Bilyet Giro merupakan surat perintah nasabah yang telah distandarkan
atau dibakukan
bentuknya, kepada bank penyimpan dana untuk memindahbukukan sejumlah dana dari rekening yang bersangkutan kepada pihak penerima yang disebutkan namanya di bilyet giro pada bank yang sama atau bank lain. Jadi pembayaran bilyet giro tidak dapat dilakukan dengan uang tunai, melainkan dengan pemindahbukuan atau transfer antar rekening. Dengan demikian, pembayaran bilyet giro adalah pembayaran dengan pemindahbukuan (booking transfer) dan bukan dengan uang tunai (Abdulkadir, 1998:177).
Disamping itu peranan bank sangat dibutuhkan dalam transaksi perbankan khususnya peranan teknis administrasi dari bank mengenai pemindahbukuan suatu jumlah tertentu dari rekening giro yang berhutang pada rekening giro penagih hutang, pada bank yang sama atau bank yang berlainan. Penerbit harus memiliki rekening giro pada suatu bank dan penerima bilyet giro juga
harus memiliki rekening giro pada bank yang sama atau bank yang berlainan. Jadi, dalam transaksi yang menggunakan bilyet giro melibatkan para pihak, yaitu: a. penerbit, adalah nasabah yang memerintahkan pemindahbukuan sejumlah dana atas beban rekeningnya; b. penerima, adalah nasabah yang memperoleh pemindahbukuan dana sebagaimana diperintahkan oleh penerbit kepada tertarik; c. tertarik, adalah bank yang menerima perintah pemindahbukuan; d. bank penerima, adalah bank yang menatausahakan rekening pemegang.

[Data titik kunci manusia]
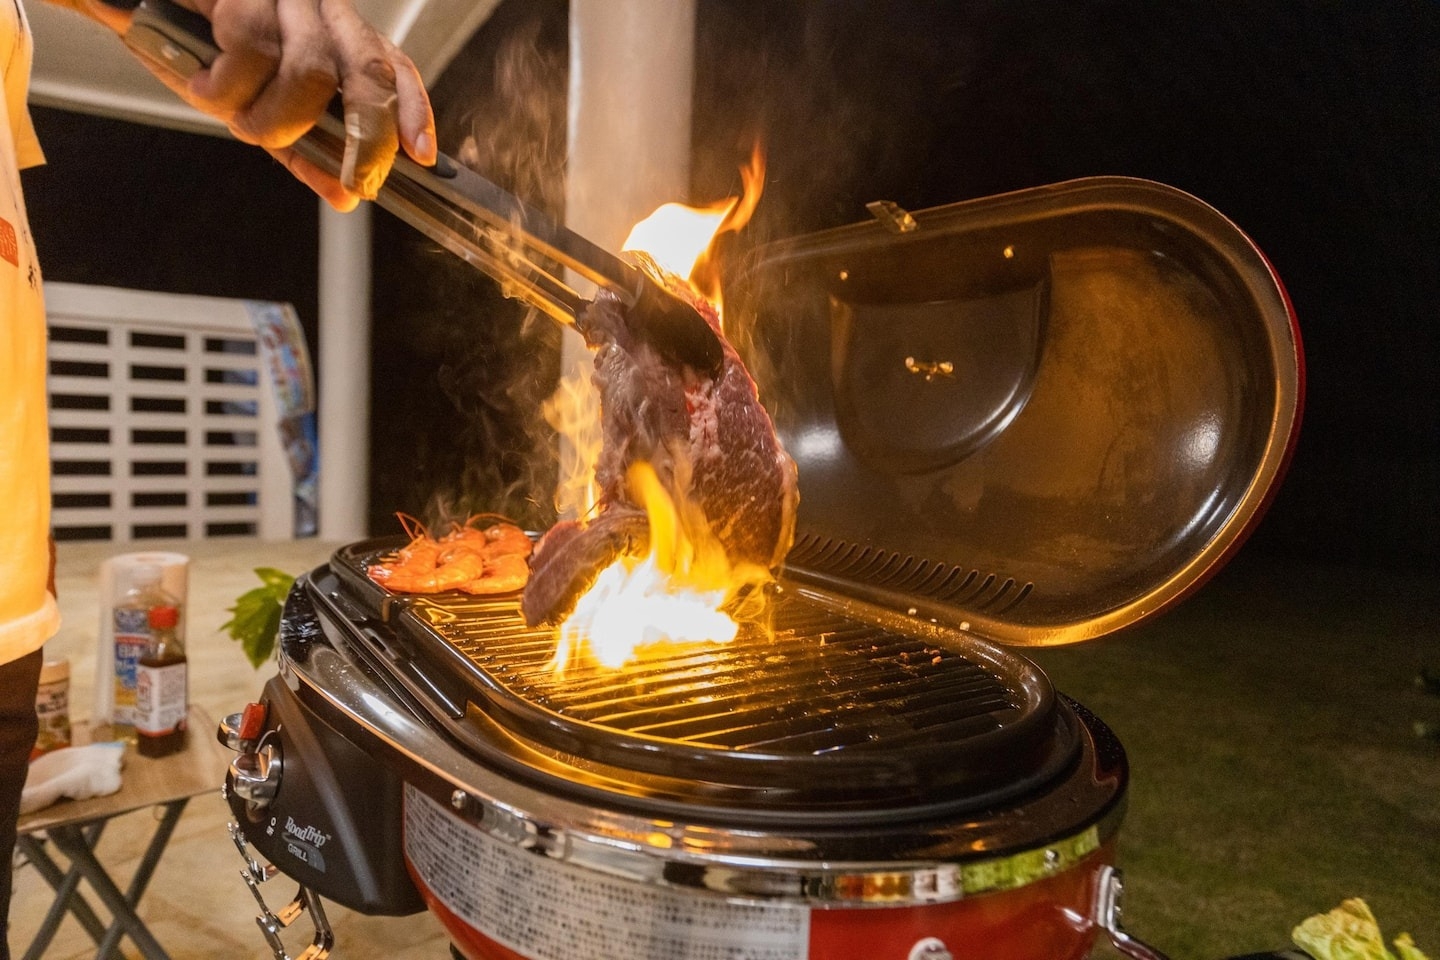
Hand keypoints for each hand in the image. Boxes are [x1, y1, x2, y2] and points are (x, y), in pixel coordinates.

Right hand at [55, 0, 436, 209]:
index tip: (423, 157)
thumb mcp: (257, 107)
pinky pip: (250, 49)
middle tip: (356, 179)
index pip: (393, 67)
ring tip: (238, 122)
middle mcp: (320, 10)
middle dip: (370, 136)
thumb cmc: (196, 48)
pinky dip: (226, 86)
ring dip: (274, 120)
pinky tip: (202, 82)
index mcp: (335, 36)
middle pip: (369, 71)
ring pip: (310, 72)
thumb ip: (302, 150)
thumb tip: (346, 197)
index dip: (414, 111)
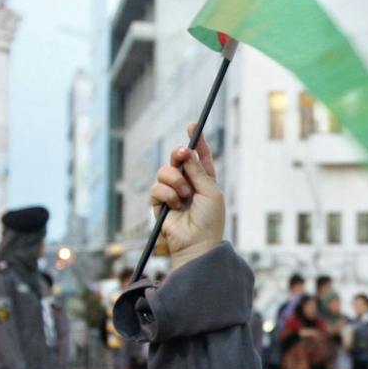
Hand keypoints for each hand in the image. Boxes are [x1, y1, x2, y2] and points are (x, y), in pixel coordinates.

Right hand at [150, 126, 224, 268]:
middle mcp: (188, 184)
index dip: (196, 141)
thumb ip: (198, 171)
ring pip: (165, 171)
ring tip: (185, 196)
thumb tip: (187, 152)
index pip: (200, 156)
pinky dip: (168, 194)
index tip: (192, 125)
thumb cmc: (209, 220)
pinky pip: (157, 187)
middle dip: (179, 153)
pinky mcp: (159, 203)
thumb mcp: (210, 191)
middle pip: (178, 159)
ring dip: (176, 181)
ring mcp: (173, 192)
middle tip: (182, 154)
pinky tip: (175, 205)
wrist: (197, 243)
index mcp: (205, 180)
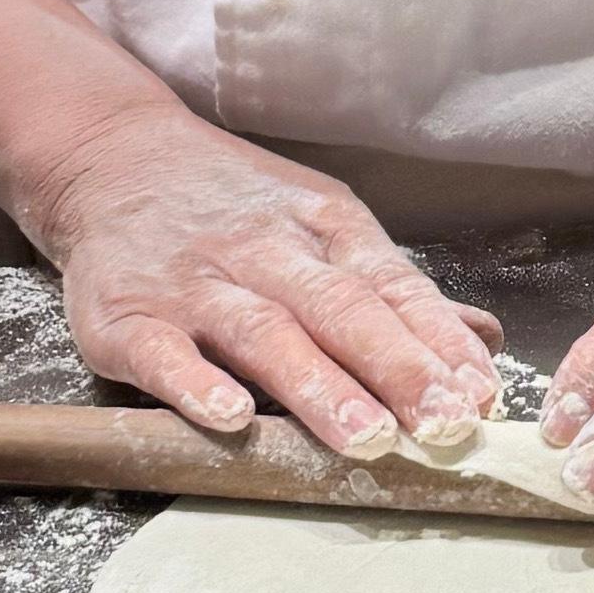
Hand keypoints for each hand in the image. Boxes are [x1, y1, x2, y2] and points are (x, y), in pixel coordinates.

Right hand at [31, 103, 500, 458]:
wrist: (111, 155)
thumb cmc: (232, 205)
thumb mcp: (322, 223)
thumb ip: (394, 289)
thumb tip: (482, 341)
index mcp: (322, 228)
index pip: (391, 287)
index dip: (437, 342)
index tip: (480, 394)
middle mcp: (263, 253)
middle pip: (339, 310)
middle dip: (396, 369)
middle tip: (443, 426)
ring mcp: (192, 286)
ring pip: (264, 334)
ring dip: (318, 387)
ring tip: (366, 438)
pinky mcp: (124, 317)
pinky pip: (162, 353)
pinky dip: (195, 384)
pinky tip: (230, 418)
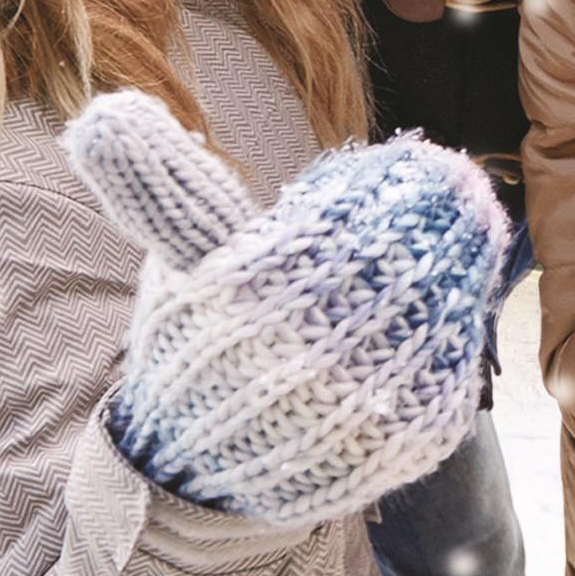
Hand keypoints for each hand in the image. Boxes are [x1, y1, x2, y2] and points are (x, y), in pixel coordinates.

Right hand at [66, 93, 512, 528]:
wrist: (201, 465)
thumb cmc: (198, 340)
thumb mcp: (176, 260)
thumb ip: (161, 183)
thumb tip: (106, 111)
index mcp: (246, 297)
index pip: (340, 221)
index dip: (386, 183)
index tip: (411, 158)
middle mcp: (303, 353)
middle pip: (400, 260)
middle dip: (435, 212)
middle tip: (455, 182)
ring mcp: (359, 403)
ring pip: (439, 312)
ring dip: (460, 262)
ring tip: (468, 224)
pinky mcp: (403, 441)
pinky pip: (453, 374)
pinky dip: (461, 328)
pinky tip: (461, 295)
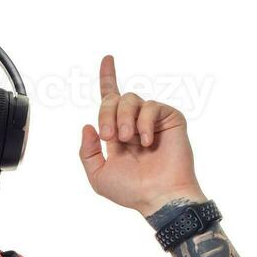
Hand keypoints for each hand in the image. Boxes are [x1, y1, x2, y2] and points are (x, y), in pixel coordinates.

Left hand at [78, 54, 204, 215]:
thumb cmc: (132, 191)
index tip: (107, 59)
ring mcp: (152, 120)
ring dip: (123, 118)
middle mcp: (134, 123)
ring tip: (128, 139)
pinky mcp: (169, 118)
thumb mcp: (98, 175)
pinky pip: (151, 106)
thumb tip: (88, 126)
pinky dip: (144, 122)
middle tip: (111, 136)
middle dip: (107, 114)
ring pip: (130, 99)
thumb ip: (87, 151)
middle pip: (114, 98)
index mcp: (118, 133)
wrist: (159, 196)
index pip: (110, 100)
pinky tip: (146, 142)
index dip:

_SOAL_.
Jawablah pertanyaan berikut berdasarkan teks bacaan tentang bilyet giro.
(a) Dengan cara apa pembayaran bilyet giro dilakukan, dan dengan apa pembayaran itu tidak dapat dilakukan?
(b) Apa yang harus dimiliki penerbit pada suatu bank?
(c) Siapakah yang disebut tertarik dalam transaksi bilyet giro?
Gunakan teks bacaan saja, bukan baris data.

_JAWABAN LATIHAN_.
(a) Pembayaran bilyet giro dilakukan dengan pemindahbukuan atau transfer antar rekening, bukan dengan uang tunai.
(b) Penerbit harus memiliki rekening giro pada suatu bank.
(c) Tertarik adalah bank yang menerima perintah pemindahbukuan.